ACTIVITY: Copy the lines from the start of the items up to and including the line with "Request Quote". Leave out the pictures.

PROVIDED INFORMATION below:

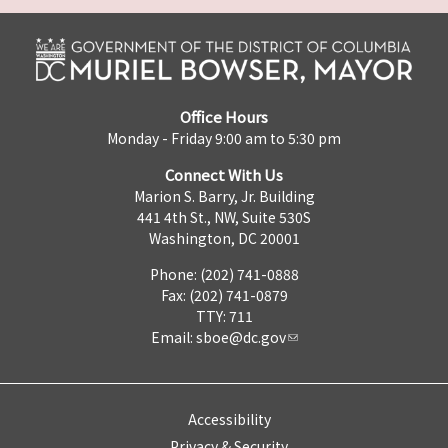
Office Hours
Monday - Friday 9:00 am to 5:30 pm
Connect With Us
Marion S. Barry, Jr. Building
441 4th St., NW, Suite 530S
Washington, DC 20001
Phone: (202) 741-0888
Fax: (202) 741-0879
TTY: 711
Email:
sboe@dc.gov
Accessibility
Privacy & Security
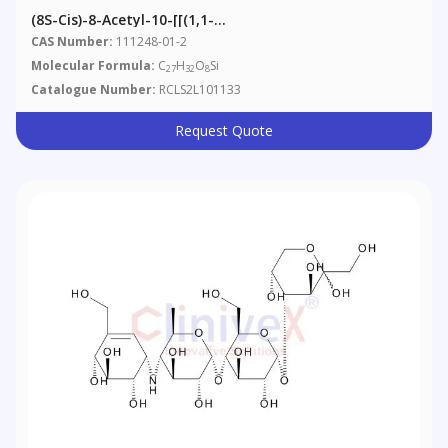
(8S-Cis)-8-Acetyl-10-[[(1,1-
Dimethylethyl)dimethylsilyl]oxy]-7,8,9,10-Tetrahydro-
CAS Number:
111248-01-2
6,8,11-Trihydroxy-1-Methoxy-5,12-Naphthacenedione
Molecular Formula:
C
H
O
Si
27
32
8
Catalogue Number:
RCLS2L101133
Request Quote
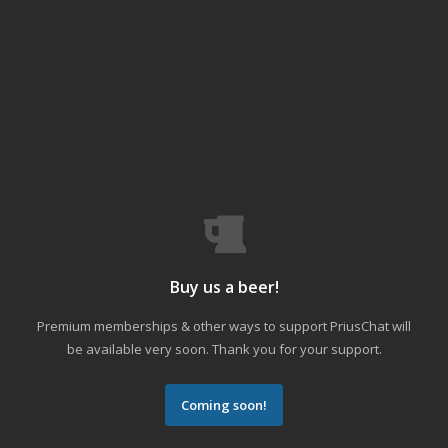
Buy us a beer!
Premium memberships & other ways to support PriusChat will
be available very soon. Thank you for your support.
Coming soon!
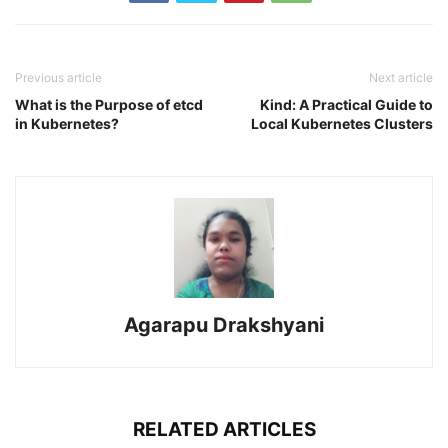
Previous article
Next article
What is the Purpose of etcd
Kind: A Practical Guide to
in Kubernetes?
Local Kubernetes Clusters
Agarapu Drakshyani
RELATED ARTICLES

End of PROVIDED INFORMATION.

WRITTEN ANSWER:
Office Hours
Monday - Friday 9:00 am to 5:30 pm
Connect With Us
Marion S. Barry, Jr. Building
441 4th St., NW, Suite 530S
Washington, DC 20001
Phone: (202) 741-0888
Fax: (202) 741-0879
TTY: 711
Email:
sboe@dc.gov
Accessibility
Privacy & Security
(8S-Cis)-8-Acetyl-10-[[(1,1-
Dimethylethyl)dimethylsilyl]oxy]-7,8,9,10-Tetrahydro-
CAS Number:
111248-01-2
6,8,11-Trihydroxy-1-Methoxy-5,12-Naphthacenedione
Molecular Formula:
C
H
O
Si
27
32
8
Catalogue Number:
RCLS2L101133
Request Quote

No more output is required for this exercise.